A compra teve pagamento antecipado dos R$ 33 milhões antes da chegada dos equipamentos e foi feita por dispensa de licitação por causa da urgência causada pela pandemia do novo coronavírus.
Segundo a reportagem, com base nos valores divulgados no contrato de compra pelo governo do Estado, cada respirador foi negociado na dispensa de licitação por R$ 165 mil, totalizando os R$ 33 milhões pelos 200 respiradores.
Para efeito de comparação, o valor é ao menos 65% mais caro do que União e Estados pagaram por respiradores em uma das compras anunciada no início de abril.
Ainda conforme o contrato, os equipamentos deveriam ter sido entregues a 48 unidades de saúde de SC no início de abril, mas até agora não chegaram. A nova previsão é para que a entrega ocorra até 20 de maio, segundo o governo do Estado.
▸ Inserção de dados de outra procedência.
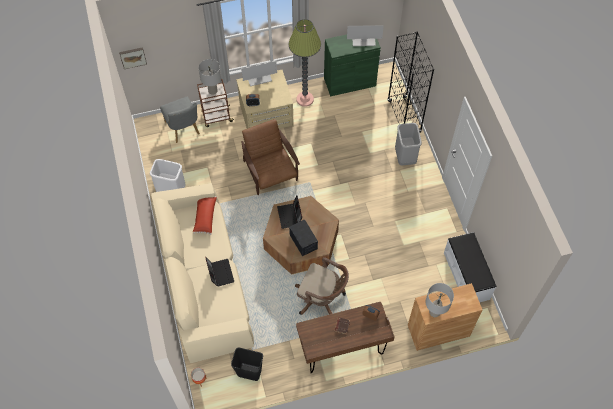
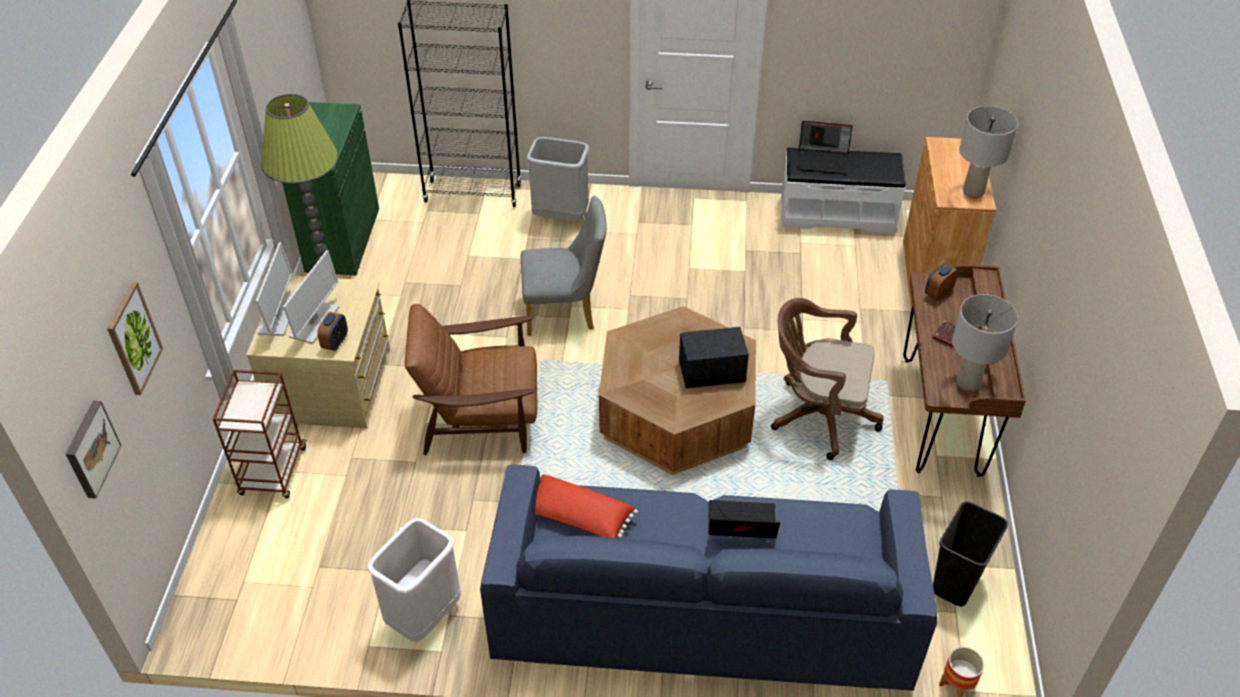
camera: 70 degrees left, 15 degrees down
beige sofa [151,183,254,363] -> blue sofa [480,465,937,691]
grey chair [160,97,200,143] -> grey chair moved to [521,196,607,336]
grey table lamp [198,59,221,95] -> grey table lamp moved to [952,294,1018,391]
laptop [277,196,302,229] -> laptop moved to [797,121,852,174]
brown office chair [295,257,349,315] -> brown office chair turned 120 degrees counterclockwise [771,298,883,460]
monitor [347,25,384,46] -> monitor moved to [283,250,339,344]
none -> picture [107,282,163,395]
Segundo a reportagem do portal The Intercept Brasil, o modelo Shangrila 510S custaria quase um terço do Medical C35, objeto original do contrato firmado pelo governo.
No começo desta semana, a assessoria jurídica da Secretaria Estadual de Saúde incluiu no processo um parecer pedindo o cancelamento da compra, com multa de 10% do valor do contrato para a empresa R$ 3,3 milhões e suspensão de seis meses da Veigamed para novos contratos com o governo do Estado. O documento não menciona se o Estado buscaria reaver o valor depositado pelos equipamentos que ainda não chegaram.
Em nota o governo informou que abriu uma sindicância para apurar possíveis irregularidades na compra dos 200 ventiladores mecânicos. Além disso, confirmou que afastou preventivamente da função a servidora responsável pela compra.
O Estado respondeu ainda que tem notificado a Veigamed sobre o cumprimento dos prazos desde 8 de abril e que a empresa se comprometeu a entregar os equipamentos até 20 de maio.
O Estado informou que aguarda a conclusão da sindicância para a adoção de novas medidas.
A nota não respondeu se o Estado de fato pagou integralmente o valor dos respiradores, como pretende recuperar esses R$ 33 milhões em caso de cancelamento.